Hays Travel Chair Dame Irene Hays has revealed the company is negotiating to buy two more retail businesses as part of its expansion plans.
Dame Irene said both companies are ‘relatively small’, but she said that if the acquisitions go ahead, they will help to plug some of the gaps in Hays’ retail network.
“We still have lots of gaps in retail which we intend to fill both strategically and reactively,” she said. “One of the acquisitions we are looking at at the moment is strategic and one is a reaction to a business wanting to downsize.”
Speaking at the Hays Travel annual conference in Bodrum, Turkey, Dame Irene said the company was replenishing its war chest so that it has enough money to buy another business ‘without asking anyone for a penny’.
Hays bought Thomas Cook’s retail chain in October 2019 without any borrowing, and Dame Irene told the conference that ‘as it stands, Hays has never used a loan in its 43 years and we have not one penny of debt’.
Not all of the 550 Thomas Cook shops were retained by Hays for variety of reasons, including issues with the leases, extensive dilapidations or they were in ‘the wrong part of town’, but the remainder collectively turned a profit for the first time in February this year.
‘They thought we were country bumpkins’
“In 2019 people thought we were mad; they thought we were country bumpkins; they thought we didn’t understand the high street was in decline,” said Dame Irene.

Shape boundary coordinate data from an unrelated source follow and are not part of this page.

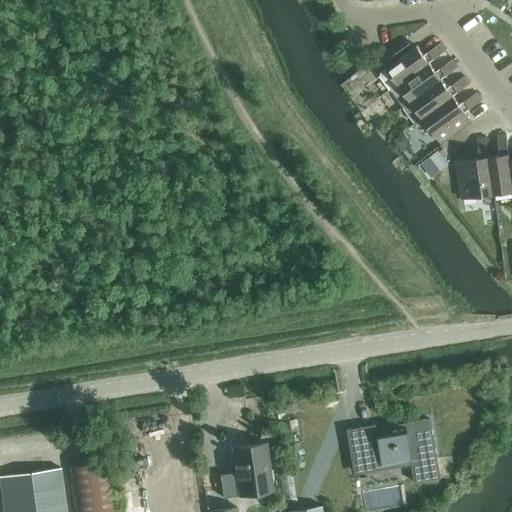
[(380,78),(390,91),(430,63),(425,55),(418,45),(414,48),(406,39),(381,58),(388,67),(381,72),(380,78)]
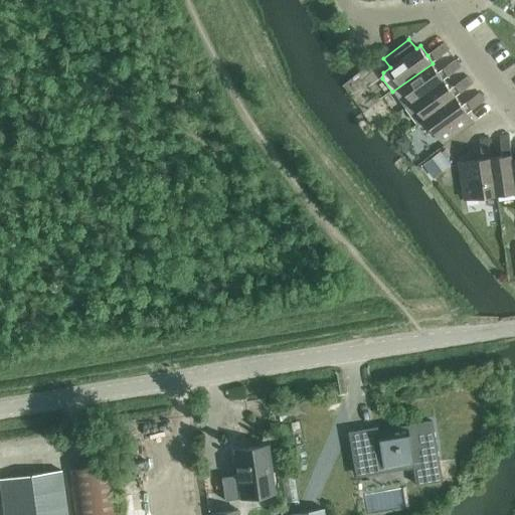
[(433,51),(438,59),(450,51),(444,43),(433,51)]
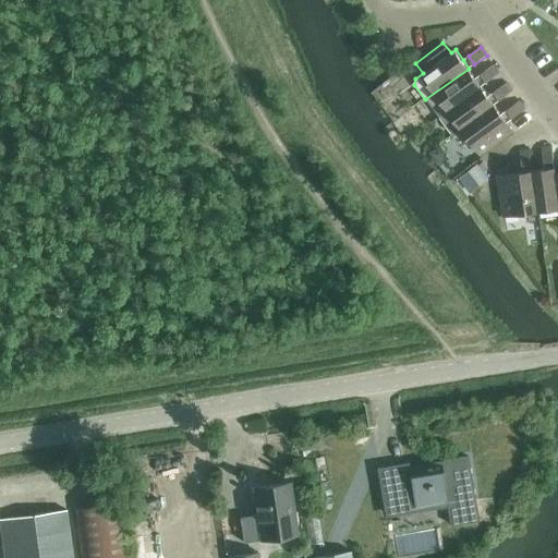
[(482,74),(487,82),(499,73),(494,64),(482,74)]
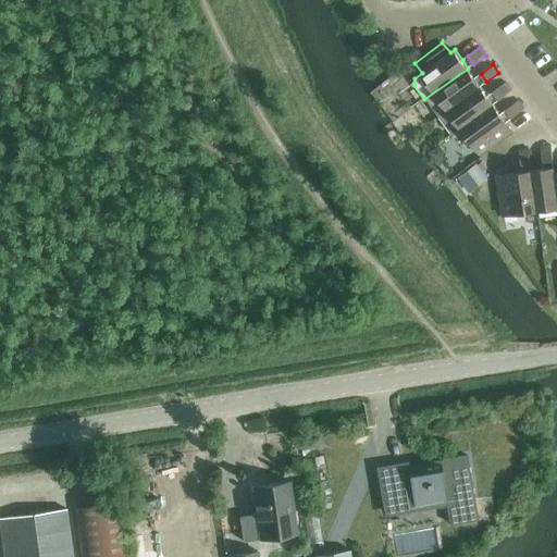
[(424,99),(437,118),(466,97),(481,86),(468,69),(424,99)]
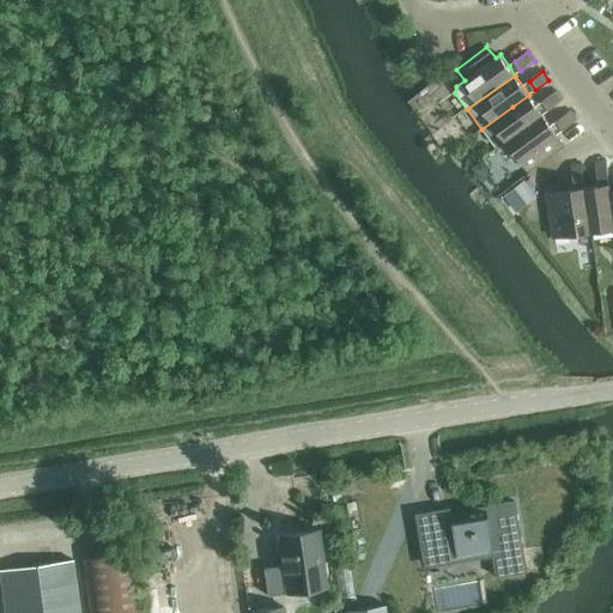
[(542,102),(550,110),(563,101),(557,91),(542,102)]
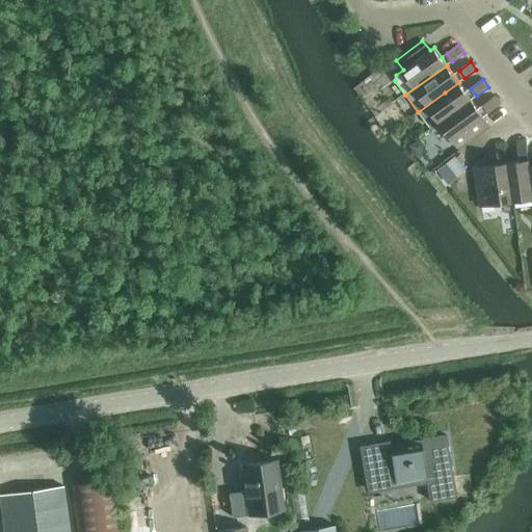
[(439,120),(441,122),(472,99),(459,82),(445,92),(418,112),(428,127),(439,120)]
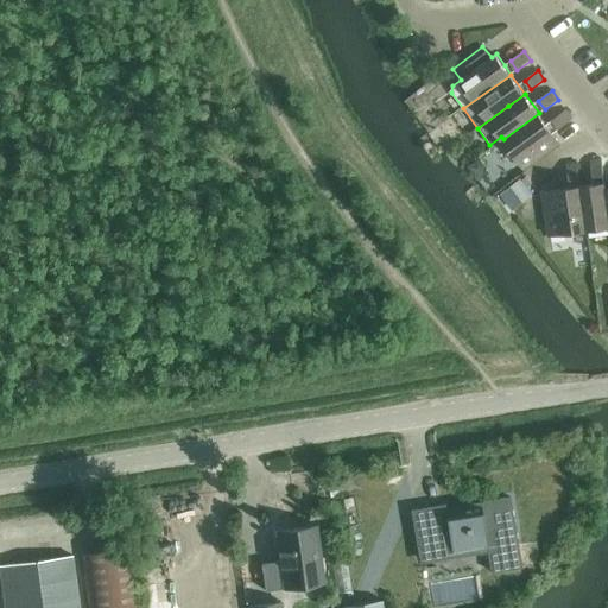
[(553,120),(559,128),(572,119),(567,111),(553,120)]
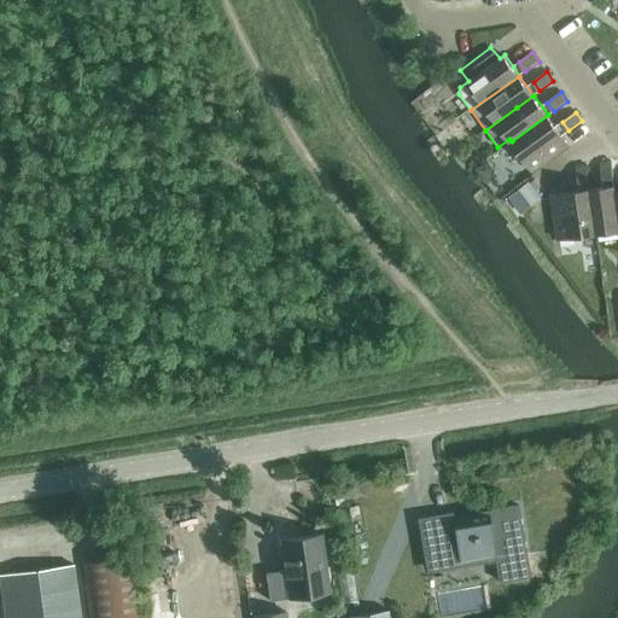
[(548,115),(512,141),(534,173),(536,170),(570,146),(548,115)]
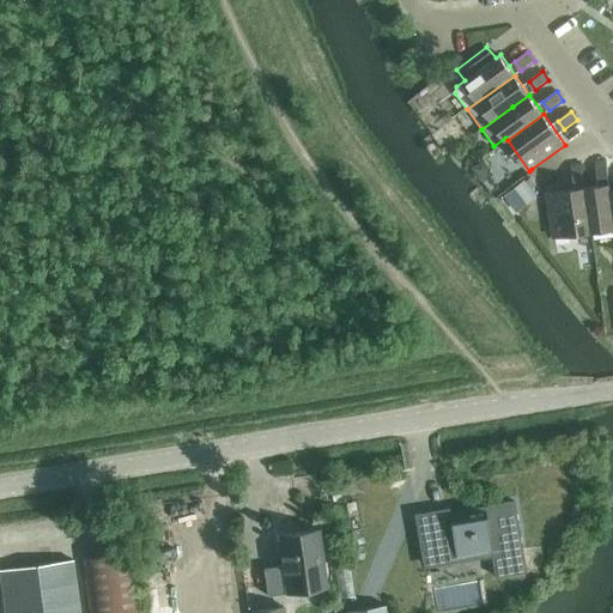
[(596,162),(599,178),(608,177),(606,159),(596,162)]
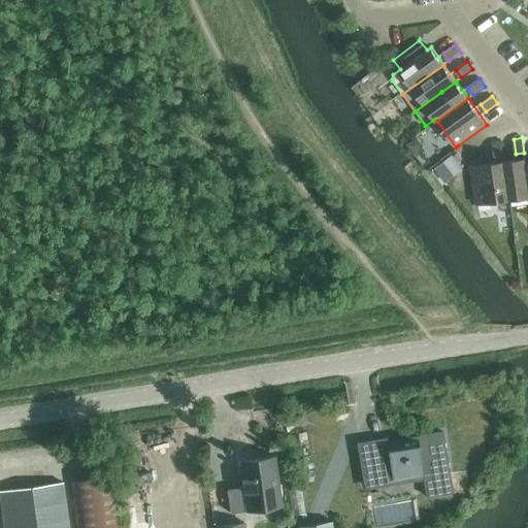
[(493,142),(495,157),(503,156),(501,141),(493,142)]
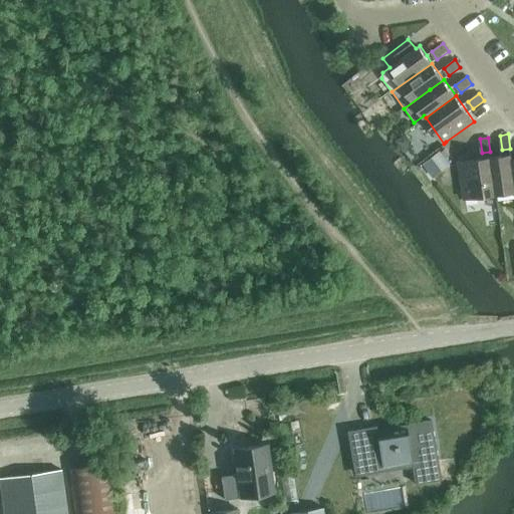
[(426,159),(421,163),(429,173),(434,169),(439,177),(453,166),(448,158),(454,154),(447,144),(426,159)]
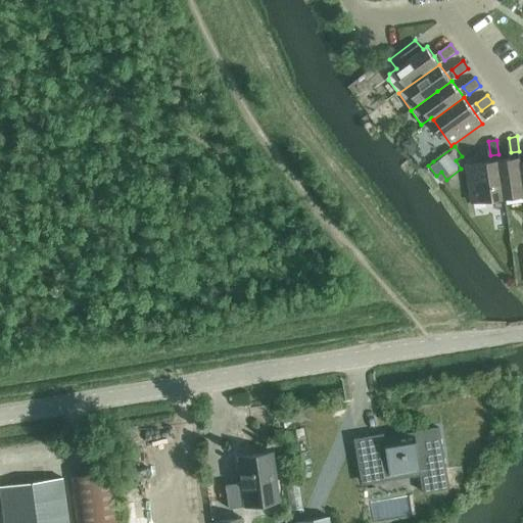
[(522,177),(520,157),(500,160),(505,198),(522,195),(522,177)]
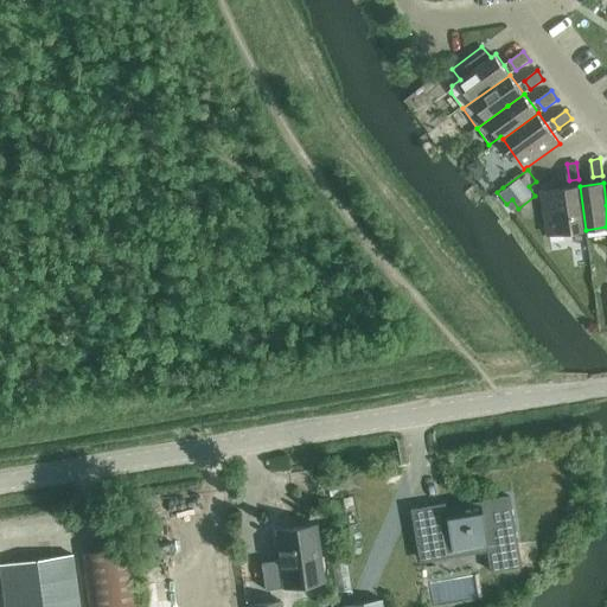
[(586,230),(580,186),(542,191),(548,231),(549,235),(586,230)]
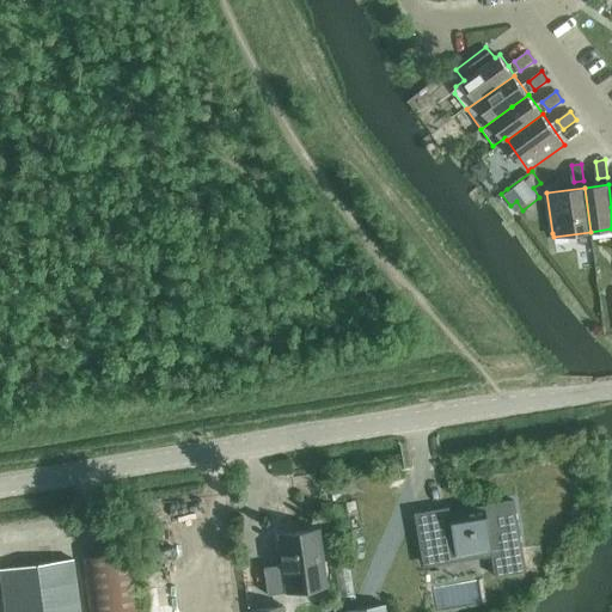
[(421,551),(423,567),(493,555),(495,575),(522,570),(519,546),(521,546),(514,500),(495,503),(496,508),(485,510),(485,507),(450,513),(448,507),(414,513),(421,551)]
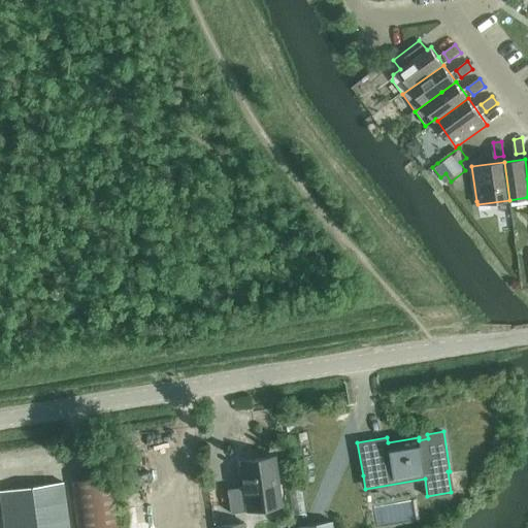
[(242,486),(227,488),(230,513),(248,510),(248,506),(279,501),(279,505),(282,505),(274,456),(239,461),(242,486)]
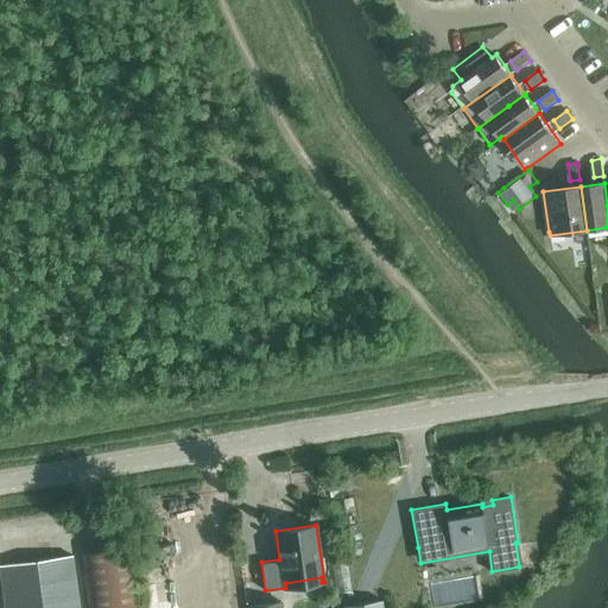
[(81,555),(88,607),(141,607),(135,562),(133,546),(81,555)]
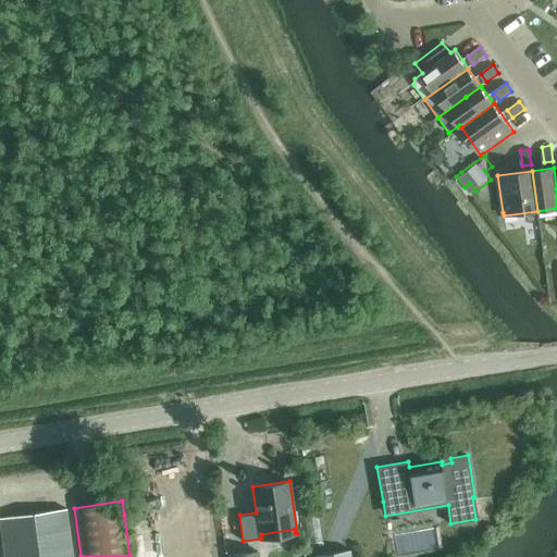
[(72,556),(65,509),(0,517),(0,527),(3,556),(72,556)]
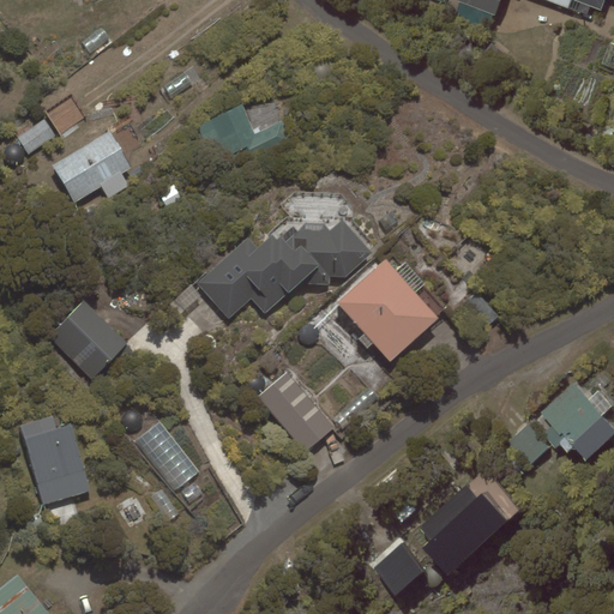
[(495,16),(500,0),(457,0),(458,1),(495,16)]
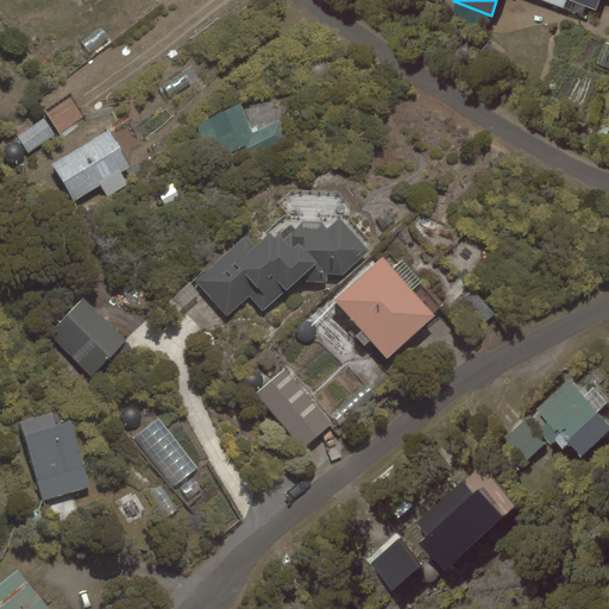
[(608,0),(537,0),(582,17),(586,6),(596,10),(598,0),(608,0)]
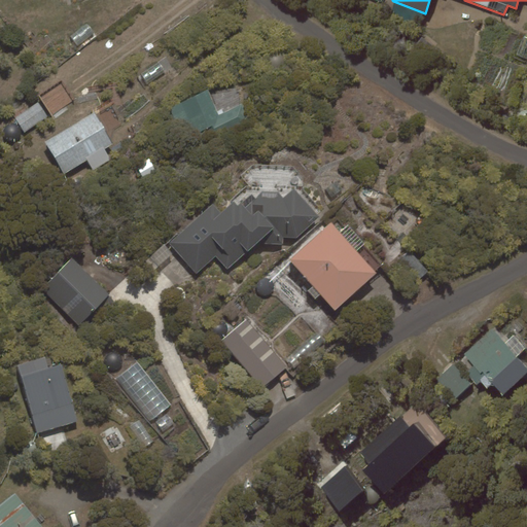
[(78,46),(95,33),(86,23),(70,36),(78,46)]
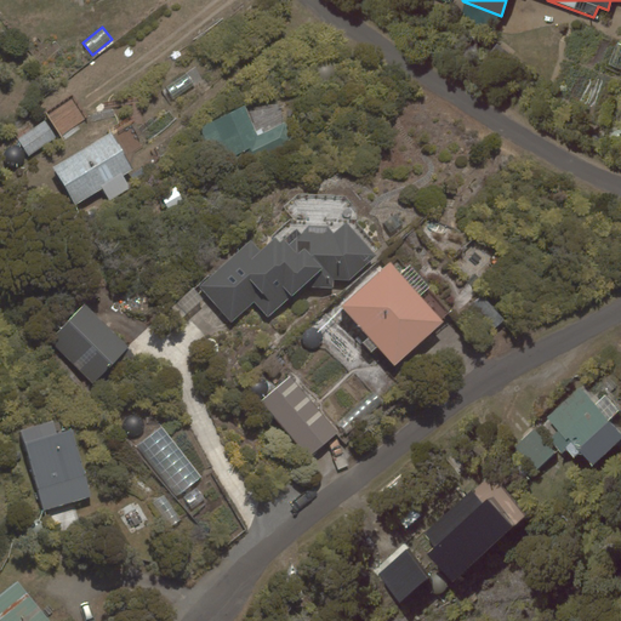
[(195,86),(187,73),(166,86),(174,100),(195,86)]
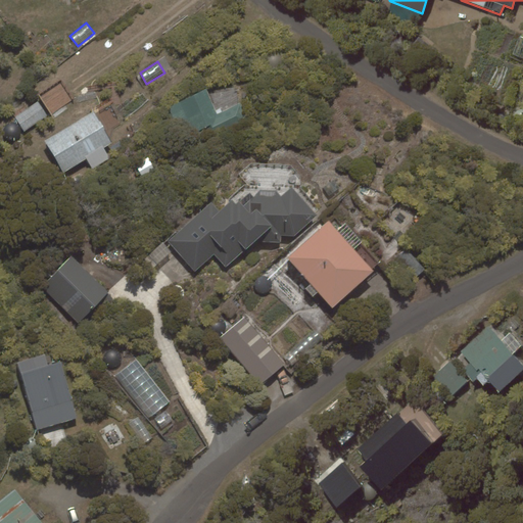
[(169,108),(182,138),(211,125),(215,133),(246,119),(239,104),(217,115),(205,91),(169,108)]
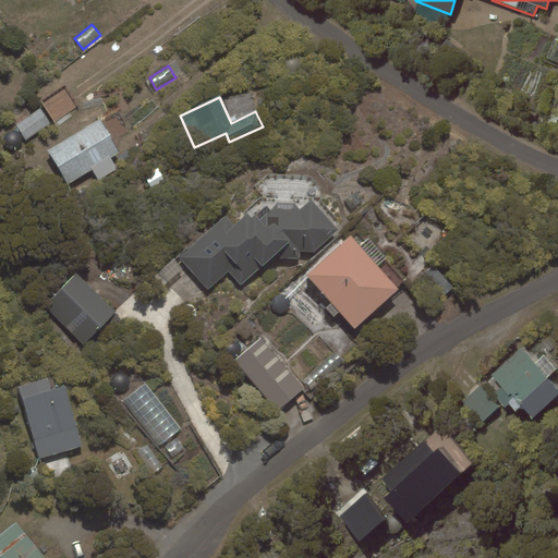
[(48,149),(68,183),(119,152),(99,119),(48,149)]
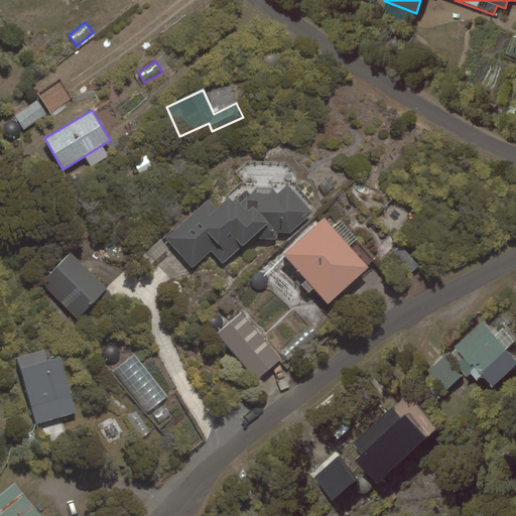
[(152,167),(146,155),(133,161),(139,173),(152,167)]
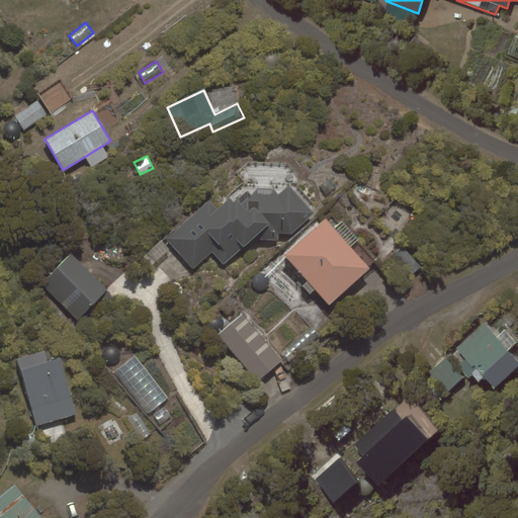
[(209,198),(165,239),(193,270),(212,253),(224,265),(253,239),(278,240),(278,234),(291,234),(314,212),(288,185),(279,195),(273,189),(259,188),(242,203),(237,198),(234,200),(230,196),(218,207),(209,198)]
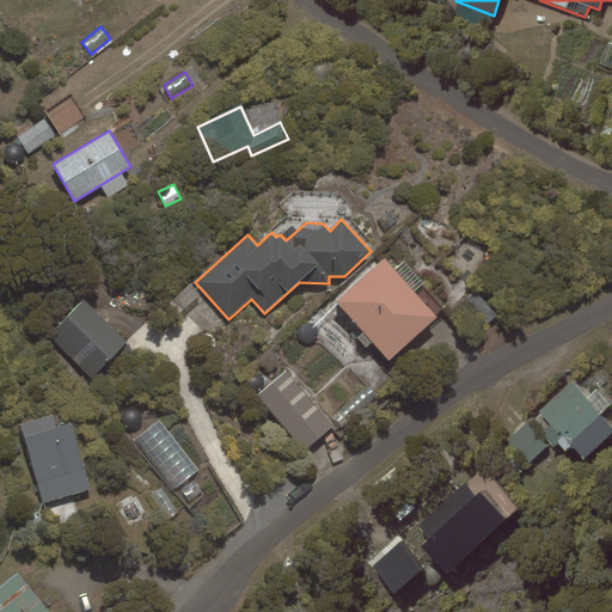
[(438,318),(386,259),(337,301),(390,360),(438,318)]
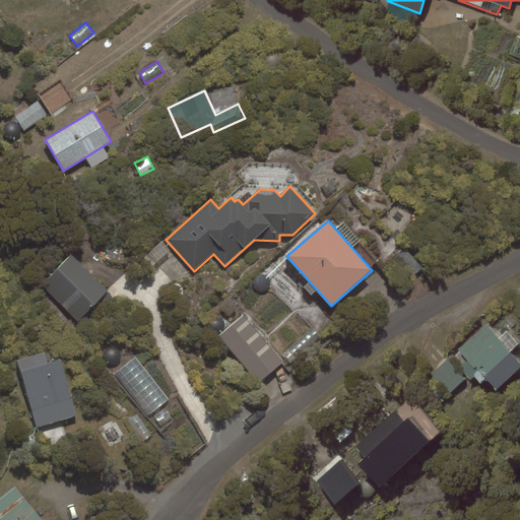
[(424,270),(405,248),(390,261),(408,282),(424,270)]
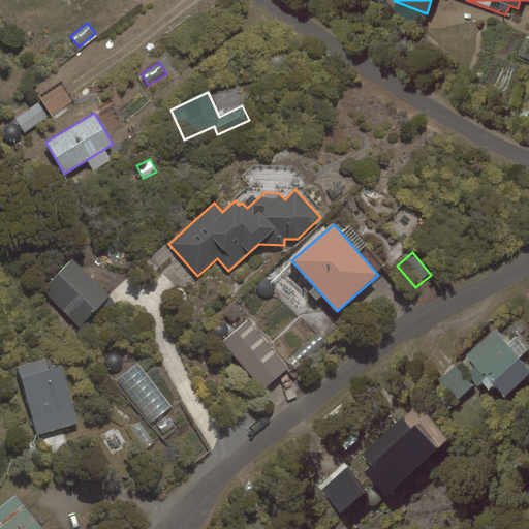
[(110,294),(72,259),(42,291),(80,327),(110,294)]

She added: “We always knew that because Thomas Cook employed great people and had a fantastic training programme, it was not the people that was the problem.
“We looked at Thomas Cook’s numbers and we looked at ours and we knew that if we plugged Thomas Cook into the Hays’ business model it would work.
“Thomas Cook had expensive offices, expensive people and a multi-layered management structure. At Hays, there’s just us (the Board directors) and the people who sell holidays. When we looked at the salaries Thomas Cook was paying across lots of different management levels, we knew we could turn it around.”
Hays has since bought homeworking franchise Explorer and 20-shop Tailor Made Travel.
It made a £14.35m profit in the last financial year to the end of April after losing £34.5m during the 18 months of the pandemic.
“Our balance sheet was incredibly strong going into the pandemic, it’s growing again, but we need to replenish it because it’s still £20m down,” added Dame Irene.
In addition to looking at further acquisitions, Hays has embarked on a programme of renovating and refurbishing the Thomas Cook shops over the next 36 months, and rolling out digital screens to its 467 stores ahead of the launch of its peaks marketing campaign.
Hays also has plans to revamp. its website, which Dame Irene described as ‘tired, not user-friendly’, although she stressed the retailer has no plans to become a big OTA.